Alvin Greene has been on the phone all day. That's to be expected for the guy who just won South Carolina's Democratic Senate primary and is facing incumbent Republican Jim DeMint in November. But everyone calling Greene has just been trying to find out who the heck he is — and one thing reporters learned Tuesday is that a criminal complaint was sworn out against him last year for allegedly showing obscene photos to a South Carolina college student and suggesting they go to her dorm room.
Greene, a 32-year-old unemployed military veteran who lives with his parents, defeated Vic Rawl on Tuesday for the Democratic Senate nomination despite having run essentially no public campaign — no events, no signs, no debates, no website, no fundraising.
The result has baffled political observers, who had heavily favored Rawl — a former state legislator, attorney and prosecutor who had the edge inasmuch as he actually campaigned and tried to win. Many in South Carolina (which has grandly lived up to its reputation as a political circus this year) suspect that somewhere, a crafty GOP political operative is snickering.

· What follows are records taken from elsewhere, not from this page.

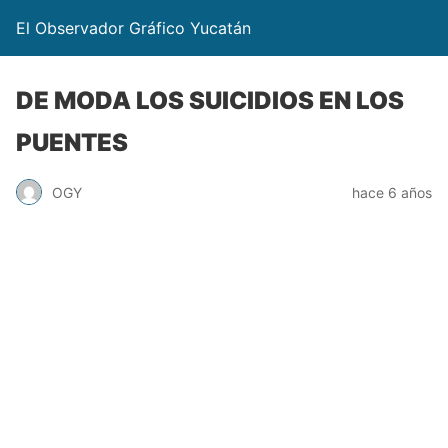
El Observador Gráfico Yucatán
DE MODA LOS SUICIDIOS EN LOS
PUENTES
OGY
hace 6 años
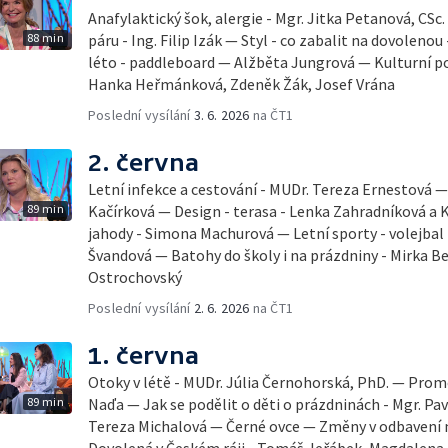
Anafylaktický šok, alergie - Mgr. Jitka Petanová, CSc
88 min
páru - Ing. Filip Izák — Styl - co zabalit na dovoleno
léto - paddleboard — Alžběta Jungrová — Kulturní p
Hanka Heřmánková, Zdeněk Žák, Josef Vrána
Poslední vysílání
3. 6. 2026
na ČT1
2. června
Letní infekce a cestování - MUDr. Tereza Ernestová — 
89 min
Kačírková — Design - terasa - Lenka Zahradníková a K
jahody - Simona Machurová — Letní sporty - volejbal
Švandová — Batohy do školy i na prázdniny - Mirka B
Ostrochovský
Poslední vysílání
2. 6. 2026
na ČT1
1. června
Otoky v létě - MUDr. Júlia Černohorská, PhD. — Pro
89 min
Naďa — Jak se podělit o děti o prázdninách - Mgr. Pav
Tereza Michalová — Černé ovce — Změny v odbavení na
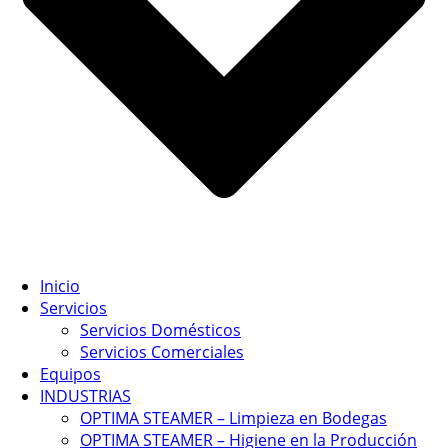
Inicio
Servicios
Servicios Domésticos
Servicios Comerciales
Equipos
INDUSTRIAS
OPTIMA STEAMER – Limpieza en Bodegas
OPTIMA STEAMER – Higiene en la Producción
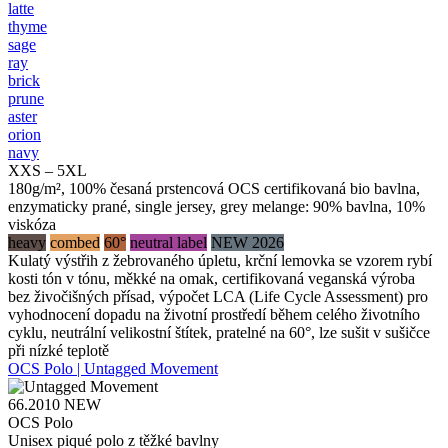
latte
thyme
sage
ray
brick
prune
aster
orion
navy
XXS – 5XL
180g/m², 100% česaná prstencová OCS certifikovaná bio bavlna,
enzymaticky prané, single jersey, grey melange: 90% bavlna, 10%
viskóza
heavy
combed
60°
neutral label
NEW 2026
Kulatý výstřih z žebrovaného úpletu, krční lemovka se vzorem rybí
kosti tón v tónu, měkké na omak, certifikovaná veganská výroba
bez živočišných přísad, výpočet LCA (Life Cycle Assessment) pro
vyhodnocení dopadu na životní prostředí během celého životního
cyklu, neutrální velikostní štítek, pratelné na 60°, lze sušit v sušičce
při nízké teplotě
OCS Polo | Untagged Movement
66.2010
NEW
OCS Polo
Unisex piqué polo z těžké bavlny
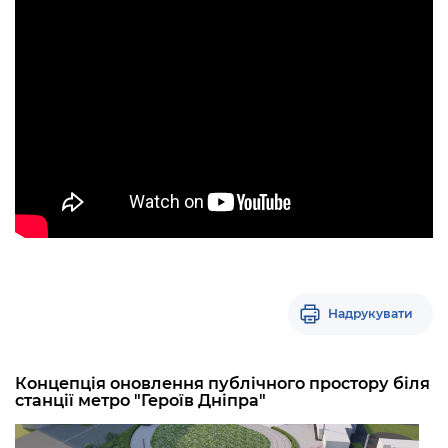
Надрукувати
Концепція оновлення публічного простору біля
станції метро "Героїв Дніпра"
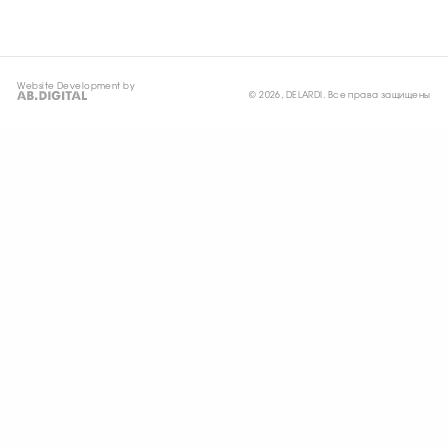
Website Development by
© 2026, DELARDI. Все права защищены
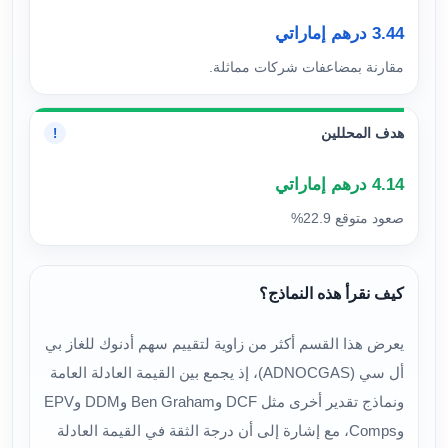
3.44 درهم إماراتي
مقارنة بمضاعفات شركات مماثلة.
هدف المحللين
!
4.14 درهم إماراتي
صعود متوقع 22.9%
كيف نقرأ هذه النماذج؟
يعرض هذا القسم أكثر من زاوية لتقييم سهم أدنوك للغاز بي
أل سي (ADNOCGAS)، إذ يجمع بين القيمة العادلة العامة
ونماذج تقدير أخرى مثل DCF وBen Graham وDDM وEPV
وComps، مع إشارة إلى أن درجة الثقة في القيمة العادلة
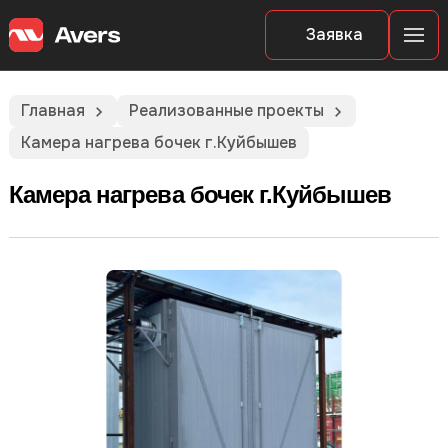
Заявка
Главная
Реализованные проекты
Камера нагрева бочек г.Куйбышев
Камера нагрева бочек г.Куйбышев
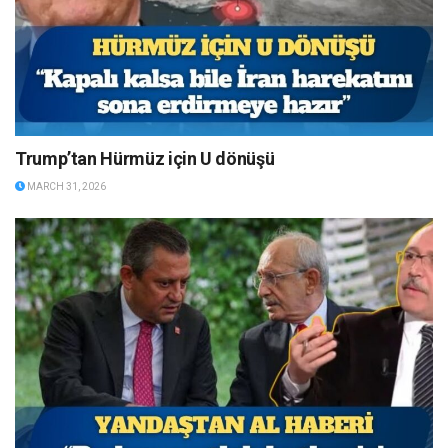
Trump’tan Hürmüz için U dönüşü
MARCH 31, 2026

As far as the local political press can discern, the only positive step Greene took toward campaigning was when he plunked down a $10,400 check in March to satisfy the state's filing fee and get on the ballot. He never registered a campaign committee with the Federal Election Commission or filed a financial disclosure with the Senate Ethics Committee.
So why did he run, and how did he win? "I campaigned," Greene, who spoke rapidly and seemed distracted, told Yahoo! News in a brief interview. "It was a low-budget campaign. I funded it 100 percent out of my own pocket, and kept it simple — it was old-fashioned." Asked what, precisely, that campaign consisted of, and how much he spent on it, Greene demurred. "Not much. I had friends helping me."
He said he hasn't yet reached the $5,000 spending limit that triggers a requirement to file with the FEC, despite having spent that $10,400 filing fee (a pretty penny for someone with no job). Like any good politician, Greene tried to deflect questions about the particulars of his campaign to talk of "the issues."
"I graduated from the University of South Carolina," he said. "We have more unemployment than any other time in South Carolina history. Hold on, I have another beep."
Shortly after his Yahoo! News interview, the Associated Press reported that Greene was arrested in November on the obscene photo complaint. Charges are pending, and he hasn't entered a plea. One could, of course, note that such charges wouldn't necessarily hurt a candidate in a Palmetto state election season that's featured plenty of sensational sexual charges.
Greene's candidacy has raised suspicions that he may have been induced to run by Republican operatives in order to sow dissension in the Democratic ranks. It's not uncommon in South Carolina for Republicans to recruit African-American challengers to run against white frontrunners in Democratic primaries in the hope of drumming up racial tensions. (Greene is black.) The straw candidates aren't supposed to win — they're just supposed to create a racially divisive primary to damage the candidate's ability to put together a coalition in the general election.
It's nothing new to Nu Wexler, the former executive director of the South Carolina Democratic Party. "In 2004, on the last day you could file to run in the primary, we were wrapping things up when an SUV with a Bush-Cheney sticker dropped off three black guys who came in to file to run in some local races, and they all paid the filing fee with sequentially numbered cashier's checks from a local credit union," he said. In 1990, famed South Carolina political consultant Rod Shealy was convicted of violating campaign laws after recruiting a black candidate to run in a GOP primary for lieutenant governor in the hope of drawing out racist voters — a maneuver he thought would bolster support for his candidate.
Greene denies that he's a plant. But even if he is, the lack of an actual campaign seems to indicate that whatever plan he might have been a part of was quickly abandoned. Wexler says there may never have even been much of a strategy: "You have consultants doing this kind of thing just because they get bored, and they want something to tell good stories about. It's almost like fraternity pranks."
Greene's success is a testament both to the lackluster quality of the campaign run by Rawl (who raised $186,000 and ran ads) and to the, um, peculiar voting habits of South Carolinians. State Democratic Party Chairwoman Carol Fowler speculated to AP that Greene won because his name came before Rawl's on the ballot. Wexler says Greene is a "big name in South Carolina."
We called the South Carolina Democratic Party to ask if it intends to support Greene's candidacy, but haven't heard back. It could attempt to challenge Greene's win by claiming that he didn't pay the filing fee out of his own pocket — which, if true, would be a federal crime. "It puts them in a tough position," Wexler said. "You can't exactly start challenging the filing fees of every candidate."